Nemesis (1992) had the good fortune of being co-written by David S. Goyer, Mean Guns isn’t quite so lucky. To counter the lack of any substance Pyun resorts to did what Quentin Tarantino has elevated to an art form: imitating better movies. In an allusion to Sergio Leone’s The Good, the Bad, and the Ugly (1966) a brooding Vincent Moon repeatedly warns a knife-wielding goon that he should throw his knife instead of running his mouth. When his advice falls on deaf ears Moon brutally kills him. In another scene Marcus borrows a line about solidarity from Sam Peckinpah's The Wild Bunch (1969) when Lou threatens to kill Cam. When that doesn’t work he uniformly focuses on his babes: Tina Cote, Kimberly Warren, and Jill Pierce. No money can compete with a good-looking woman in a skimpy black dress. Whenever the plot threatens to implode Pyun has Cote writhe seductively, bend over, hide guns in her stockings, or showcasing her cleavage with whorish aplomb. Of course, when Hoss and Crow lay eyes upon her they immediately agree that Barbie, and thus Cote, has a “nice pair of tits”. Warren’s D wears an amazing leather ensemble, and is given a more than a flew flattering angles.

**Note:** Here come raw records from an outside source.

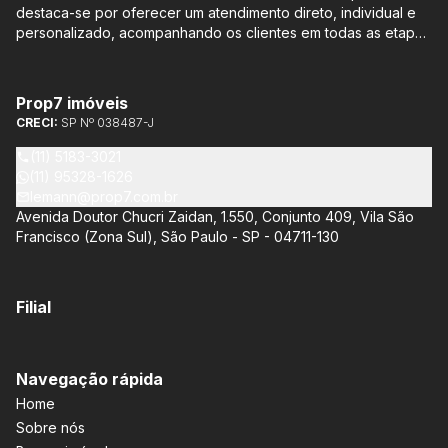
destaca-se por oferecer um atendimento direto, individual e
personalizado, acompanhando os clientes em todas as etapas
do processo de compra ou venda, sem qualquer custo
adicional. Entre os empreendimentos representados pela
Lemann Imóveis, destaca-se o Isla by Cyrela, localizado em
Prop7 imóveis
Santo Amaro, que oferece apartamentos de 113 m² e 136 m²,
CRECI:
SP Nº 038487-J
com opções de 3 ou 4 quartos e até 3 suítes. Esses imóveis
estão situados próximos ao Metrô e à Marginal Pinheiros,
(11) 5183-3021
proporcionando facilidade de acesso e comodidade aos
(11) 95328-1626
moradores.
lemann@prop7.com.br
Avenida Doutor Chucri Zaidan, 1.550, Conjunto 409, Vila São
Francisco (Zona Sul), São Paulo - SP - 04711-130
Filial
Navegação rápida
Home
Sobre nós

Again, when Hoss and Crow board an elevator in company of D the first thing they exclaim is, “Double D!” Pierce’s Mambo Woman can only be seen for a few fleeting seconds during the introduction and it's criminal that she never got her own feature.

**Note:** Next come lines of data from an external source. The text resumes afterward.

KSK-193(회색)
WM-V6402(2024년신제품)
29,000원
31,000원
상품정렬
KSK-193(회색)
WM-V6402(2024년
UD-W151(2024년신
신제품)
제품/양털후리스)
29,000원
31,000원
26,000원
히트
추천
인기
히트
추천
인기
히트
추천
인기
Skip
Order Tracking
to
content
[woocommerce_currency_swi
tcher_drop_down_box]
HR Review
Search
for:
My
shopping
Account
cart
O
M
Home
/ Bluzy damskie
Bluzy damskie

Of the three actioners that Pyun filmed that year Mean Guns is definitely the superior. Neither the limp Die Hard (1988) clone Blast (1997) nor the more urban Crazy Six (1997) come so close to lighting the fuse. And for a director who used to pride himself in specializing on explosive low-budget action Mean Guns is notably without any boom or bang. Expect no city-razing shoot-outs or wanton destruction of public property. That was Nemesis (1992) and that was then, this is now. Not that Albert was riding on a high wave, or anything. He made it through the disastrous Adrenalin: Fear the Rush (1996) which not only went through extensive studio-mandated re-writes/re-shoots, but also spawned the rather unfortunate and indefensible Nemesis 4: Cry Of Angels (1996). On top of all that it also single-handedly killed Natasha Henstridge’s career. Which is a really roundabout way of saying that Pyun needed a hit… desperately. Mean Guns is about as nineties as these things come: lethargic, out of breath, and without any bang. Normally old Al can be relied upon to stage an exciting and explosive action scene, but not so here. None of the shoot-outs possess any weight, oomph, or impact (dramatic or otherwise). The entire thing comes across as strangely detached, something which the light-hearted, airy and breezy mambo soundtrack only serves to emphasize. More than anything else, Mean Guns very well misses its target. Battle Royale (2000) would do the same thing astronomically better just three years later. For shame, Albert, for shame.